### Task directions
Each line from the one that includes "right ear: (341, 94)" to the last line of the data below should be set down exactly; no other lines are wanted.

Stored dataset items

^^^^^^^^

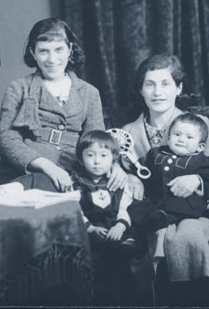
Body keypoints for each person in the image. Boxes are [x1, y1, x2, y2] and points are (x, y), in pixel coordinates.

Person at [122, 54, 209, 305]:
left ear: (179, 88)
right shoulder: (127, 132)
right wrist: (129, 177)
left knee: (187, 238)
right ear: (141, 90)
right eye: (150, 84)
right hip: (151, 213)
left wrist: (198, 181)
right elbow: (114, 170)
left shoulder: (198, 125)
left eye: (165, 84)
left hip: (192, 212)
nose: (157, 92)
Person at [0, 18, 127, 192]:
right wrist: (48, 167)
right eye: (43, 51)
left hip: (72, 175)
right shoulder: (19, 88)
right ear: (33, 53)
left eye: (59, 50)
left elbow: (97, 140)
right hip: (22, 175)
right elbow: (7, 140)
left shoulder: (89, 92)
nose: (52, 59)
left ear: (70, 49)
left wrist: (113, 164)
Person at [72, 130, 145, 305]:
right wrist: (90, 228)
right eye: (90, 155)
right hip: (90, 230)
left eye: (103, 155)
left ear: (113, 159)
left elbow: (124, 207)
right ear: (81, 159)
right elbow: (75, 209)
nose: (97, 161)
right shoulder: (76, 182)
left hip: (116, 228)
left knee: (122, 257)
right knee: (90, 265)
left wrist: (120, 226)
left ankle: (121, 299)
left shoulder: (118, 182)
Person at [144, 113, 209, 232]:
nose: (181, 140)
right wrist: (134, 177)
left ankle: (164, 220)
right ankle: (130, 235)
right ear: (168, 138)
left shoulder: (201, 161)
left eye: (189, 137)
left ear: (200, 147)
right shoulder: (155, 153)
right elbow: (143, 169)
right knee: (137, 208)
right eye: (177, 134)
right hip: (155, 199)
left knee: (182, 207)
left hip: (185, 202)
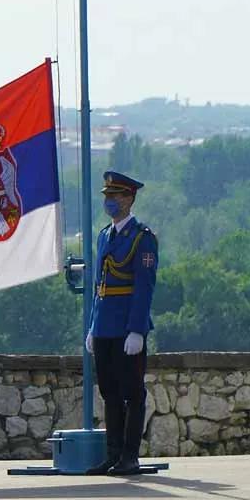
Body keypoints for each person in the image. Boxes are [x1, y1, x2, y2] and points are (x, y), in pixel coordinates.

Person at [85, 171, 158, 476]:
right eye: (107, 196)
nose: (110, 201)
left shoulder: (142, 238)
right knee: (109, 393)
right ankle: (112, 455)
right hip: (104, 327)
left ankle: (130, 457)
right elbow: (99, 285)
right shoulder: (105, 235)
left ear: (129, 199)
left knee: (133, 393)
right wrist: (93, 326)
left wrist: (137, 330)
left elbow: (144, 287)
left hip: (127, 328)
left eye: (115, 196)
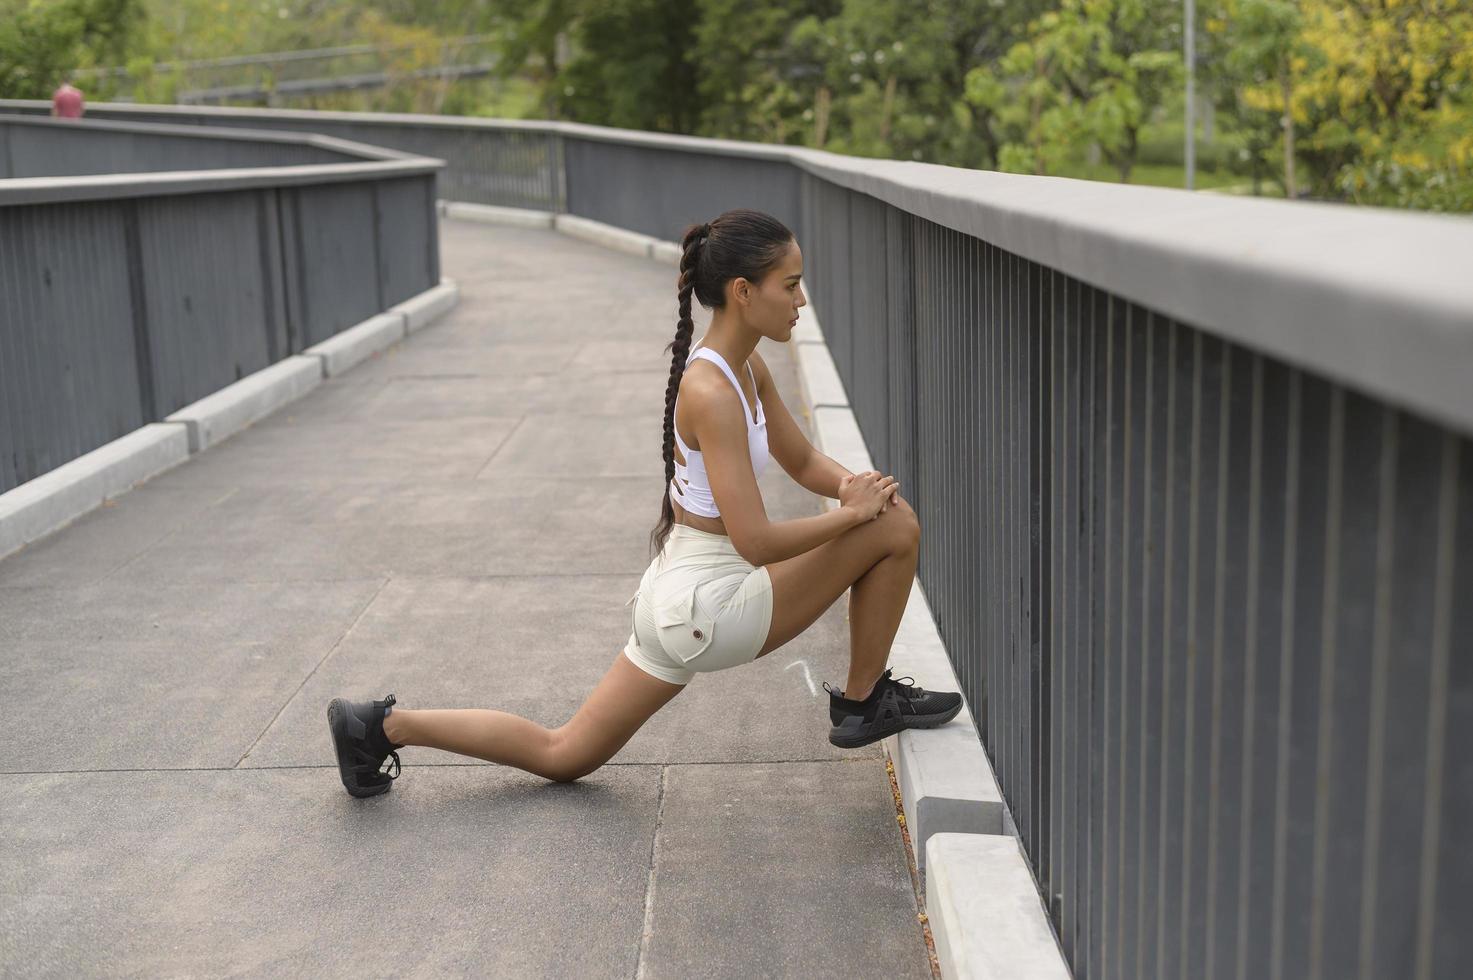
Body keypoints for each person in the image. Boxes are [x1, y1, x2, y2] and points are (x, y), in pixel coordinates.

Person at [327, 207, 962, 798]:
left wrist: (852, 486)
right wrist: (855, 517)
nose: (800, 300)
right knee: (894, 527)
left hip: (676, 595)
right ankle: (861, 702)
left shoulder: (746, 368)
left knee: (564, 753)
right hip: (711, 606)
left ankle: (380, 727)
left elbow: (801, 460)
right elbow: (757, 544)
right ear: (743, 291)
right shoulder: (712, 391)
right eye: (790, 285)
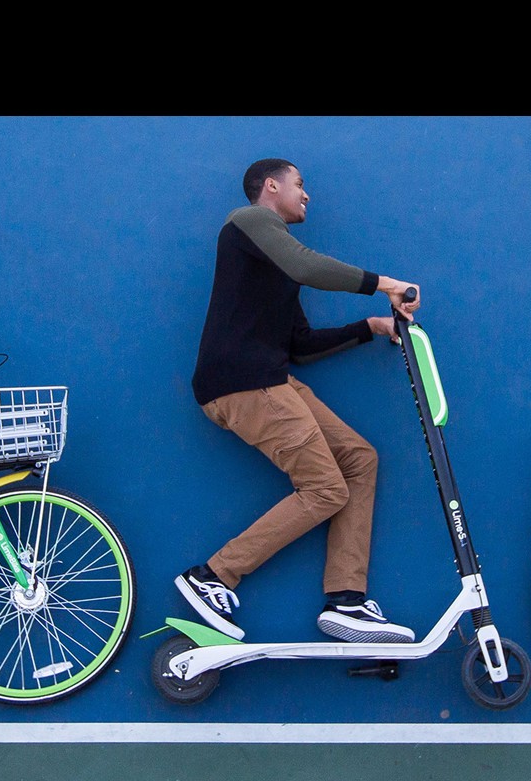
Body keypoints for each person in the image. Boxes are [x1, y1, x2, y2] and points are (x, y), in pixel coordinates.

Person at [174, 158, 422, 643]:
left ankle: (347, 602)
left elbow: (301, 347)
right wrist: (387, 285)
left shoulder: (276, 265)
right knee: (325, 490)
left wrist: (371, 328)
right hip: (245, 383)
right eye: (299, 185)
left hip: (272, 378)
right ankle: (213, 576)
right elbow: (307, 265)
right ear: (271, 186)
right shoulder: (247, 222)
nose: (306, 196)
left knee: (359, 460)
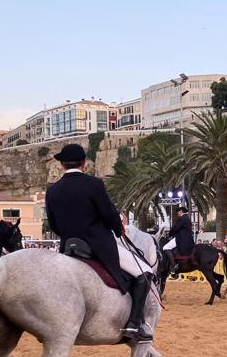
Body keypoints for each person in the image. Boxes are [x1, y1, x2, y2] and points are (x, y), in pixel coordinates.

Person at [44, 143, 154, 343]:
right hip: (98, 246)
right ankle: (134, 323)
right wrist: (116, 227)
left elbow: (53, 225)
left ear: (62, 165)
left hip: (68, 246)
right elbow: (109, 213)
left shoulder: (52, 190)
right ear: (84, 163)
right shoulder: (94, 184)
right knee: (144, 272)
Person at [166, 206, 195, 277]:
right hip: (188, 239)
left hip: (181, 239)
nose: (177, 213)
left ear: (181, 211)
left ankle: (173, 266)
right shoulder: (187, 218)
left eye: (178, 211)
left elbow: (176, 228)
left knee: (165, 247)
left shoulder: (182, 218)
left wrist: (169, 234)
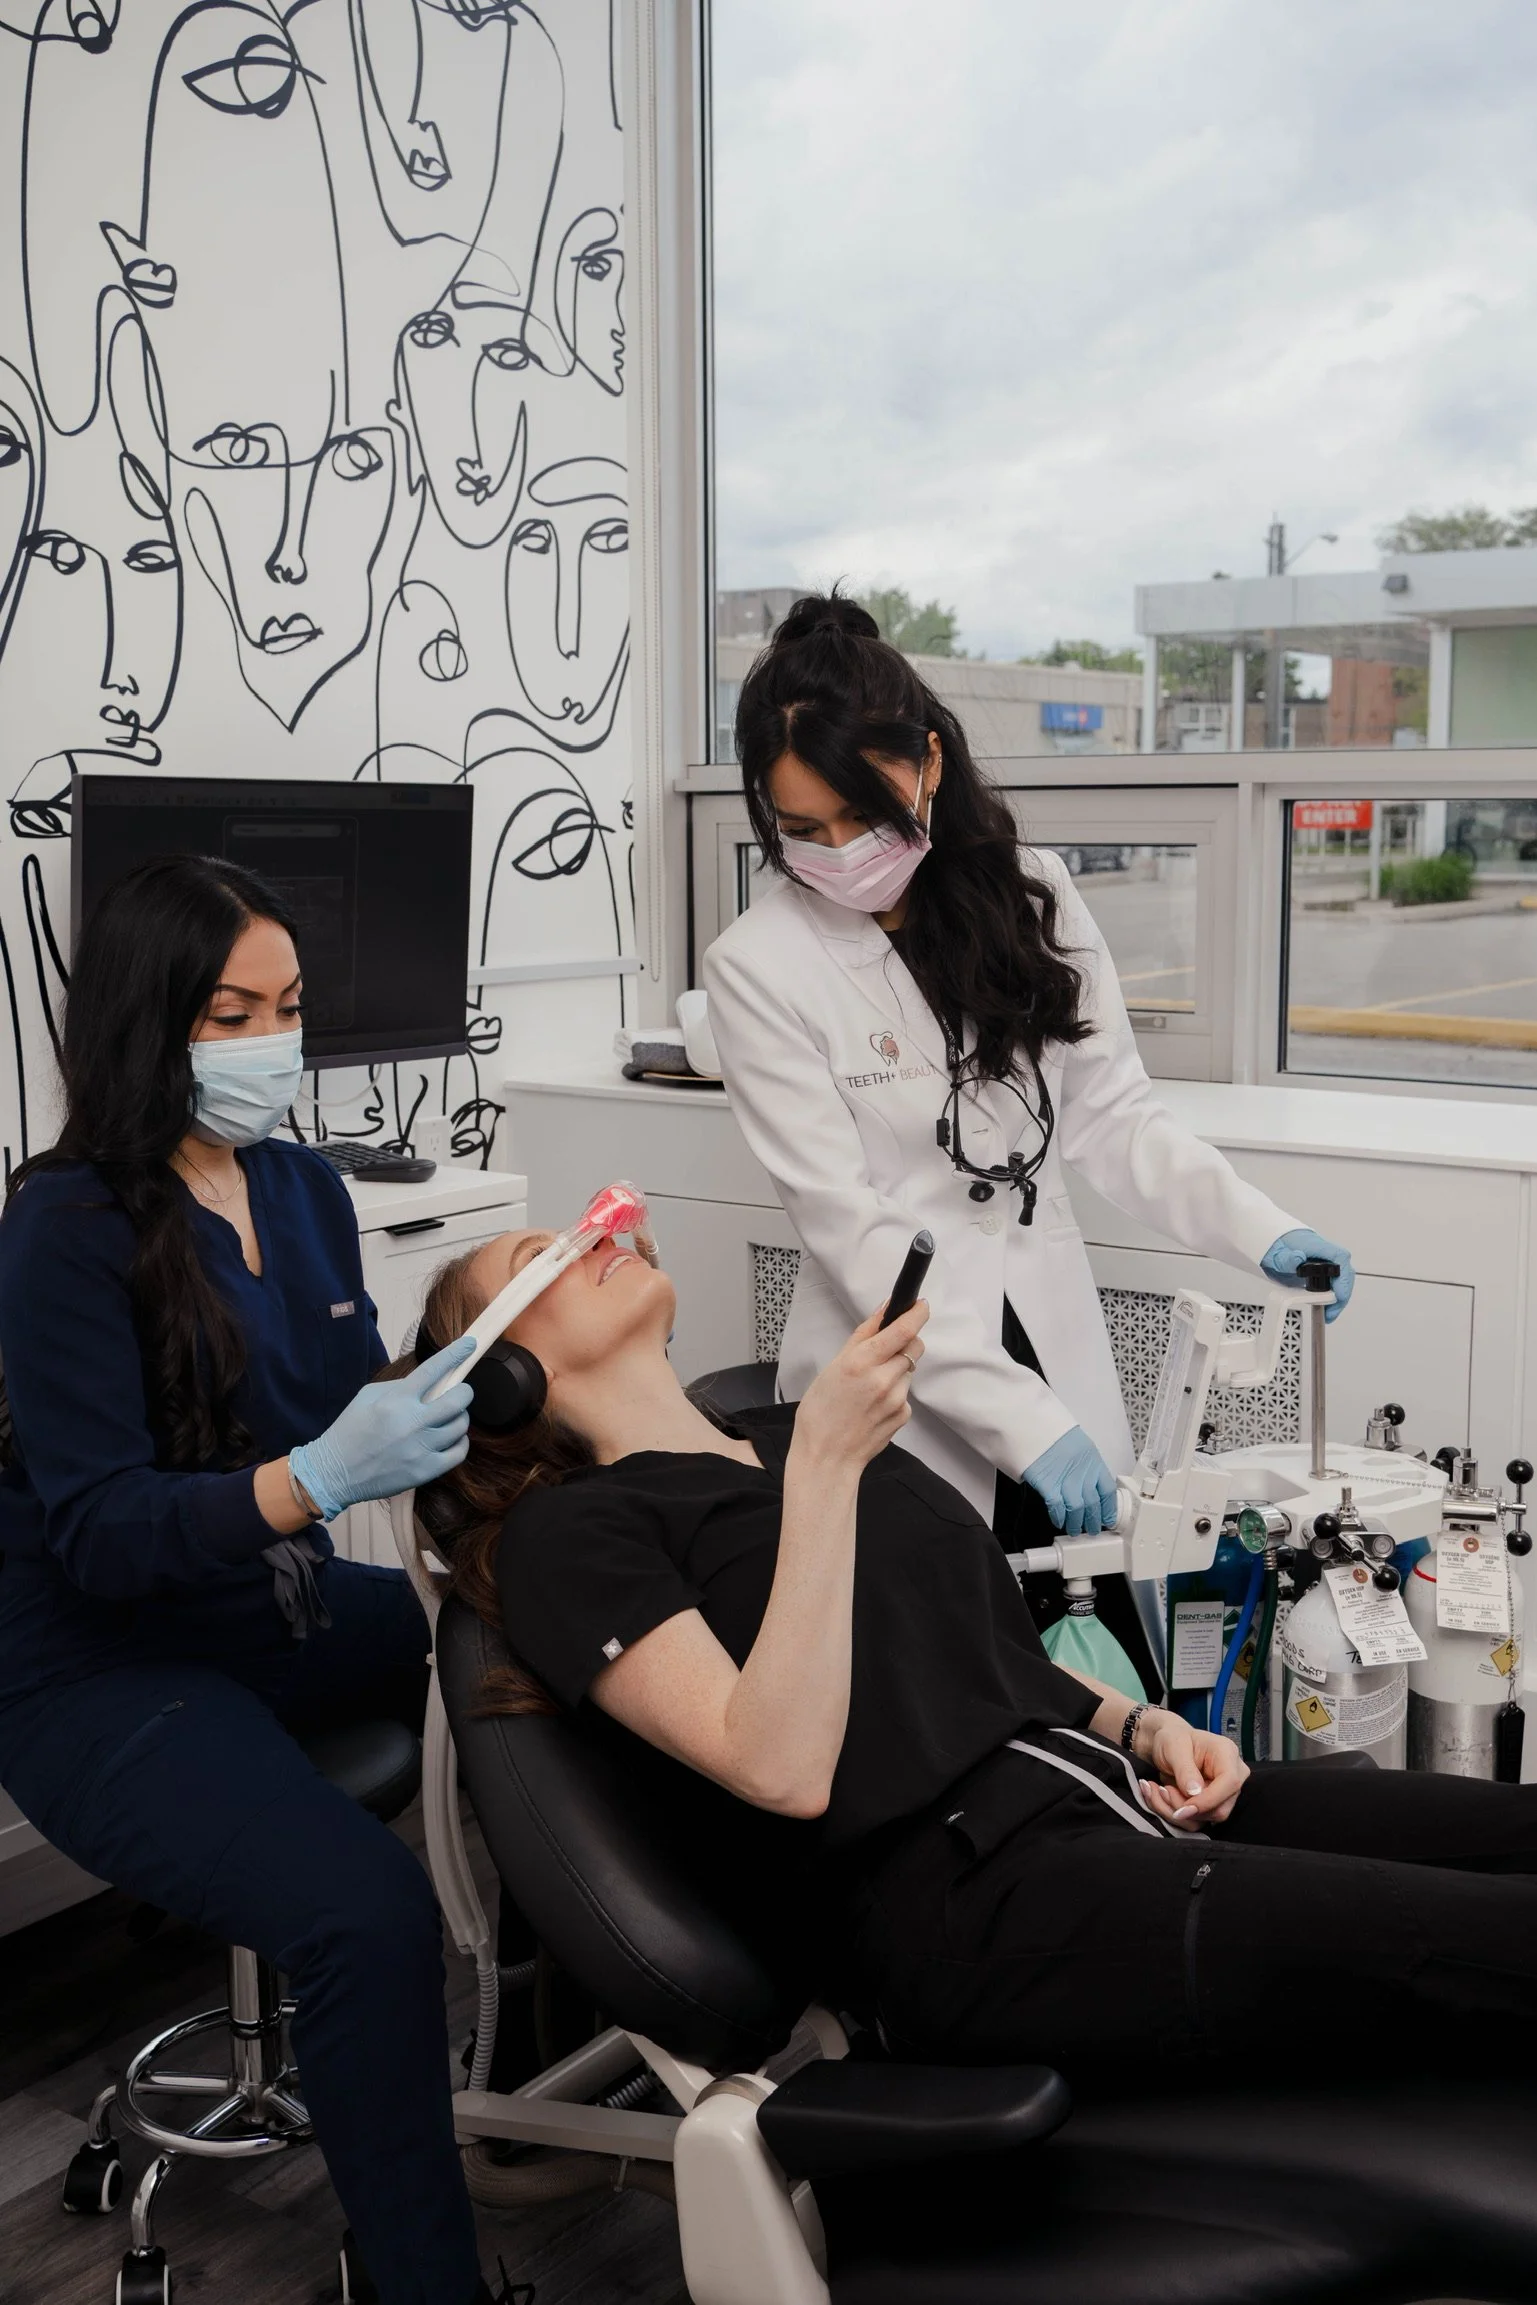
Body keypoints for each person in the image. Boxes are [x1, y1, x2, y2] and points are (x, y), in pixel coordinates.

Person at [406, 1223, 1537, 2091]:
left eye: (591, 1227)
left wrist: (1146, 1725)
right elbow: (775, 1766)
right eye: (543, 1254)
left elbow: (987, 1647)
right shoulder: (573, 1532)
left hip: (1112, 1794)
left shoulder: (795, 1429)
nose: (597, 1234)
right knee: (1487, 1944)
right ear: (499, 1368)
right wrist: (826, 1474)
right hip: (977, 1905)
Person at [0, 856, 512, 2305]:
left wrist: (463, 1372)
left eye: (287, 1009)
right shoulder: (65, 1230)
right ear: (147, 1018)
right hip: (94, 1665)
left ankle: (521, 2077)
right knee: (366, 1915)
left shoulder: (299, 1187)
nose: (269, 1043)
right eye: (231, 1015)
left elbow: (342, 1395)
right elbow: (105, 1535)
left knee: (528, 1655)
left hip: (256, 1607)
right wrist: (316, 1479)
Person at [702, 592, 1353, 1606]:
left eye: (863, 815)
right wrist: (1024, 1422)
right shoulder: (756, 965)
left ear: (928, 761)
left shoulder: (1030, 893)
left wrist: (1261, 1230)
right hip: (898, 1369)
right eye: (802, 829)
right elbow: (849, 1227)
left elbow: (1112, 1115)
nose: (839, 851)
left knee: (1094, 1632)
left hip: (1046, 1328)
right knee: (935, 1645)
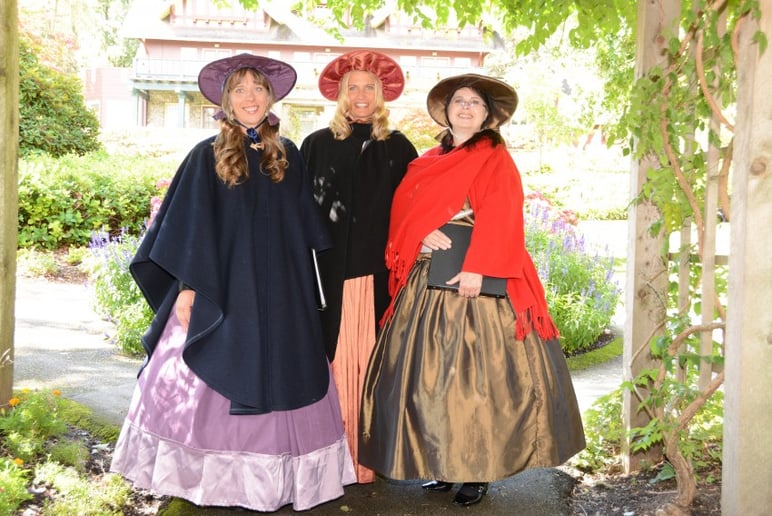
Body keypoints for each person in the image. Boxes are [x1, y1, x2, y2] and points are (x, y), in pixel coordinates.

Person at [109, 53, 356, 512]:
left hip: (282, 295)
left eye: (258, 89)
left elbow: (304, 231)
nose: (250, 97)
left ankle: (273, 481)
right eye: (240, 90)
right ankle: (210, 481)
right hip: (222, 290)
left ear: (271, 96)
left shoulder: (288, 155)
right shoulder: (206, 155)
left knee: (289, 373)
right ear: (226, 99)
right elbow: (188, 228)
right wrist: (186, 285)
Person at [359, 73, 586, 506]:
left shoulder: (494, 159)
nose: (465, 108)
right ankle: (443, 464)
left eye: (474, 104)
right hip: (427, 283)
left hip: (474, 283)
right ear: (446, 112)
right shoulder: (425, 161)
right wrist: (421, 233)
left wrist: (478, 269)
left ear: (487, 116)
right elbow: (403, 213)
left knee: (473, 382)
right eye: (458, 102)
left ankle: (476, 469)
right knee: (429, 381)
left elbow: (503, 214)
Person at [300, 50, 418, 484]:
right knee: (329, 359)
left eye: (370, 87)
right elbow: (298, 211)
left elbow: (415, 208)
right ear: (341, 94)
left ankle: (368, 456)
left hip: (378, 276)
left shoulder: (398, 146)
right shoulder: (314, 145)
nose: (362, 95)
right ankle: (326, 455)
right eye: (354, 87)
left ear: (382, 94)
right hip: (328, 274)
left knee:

^^^^^^^^

### Solution to this problem
right ear: (341, 94)
left ankle: (368, 456)
left hip: (378, 276)
left shoulder: (398, 146)
right shoulder: (314, 145)
nose: (362, 95)
right ankle: (326, 455)
right eye: (354, 87)
left ear: (382, 94)
right hip: (328, 274)
left knee:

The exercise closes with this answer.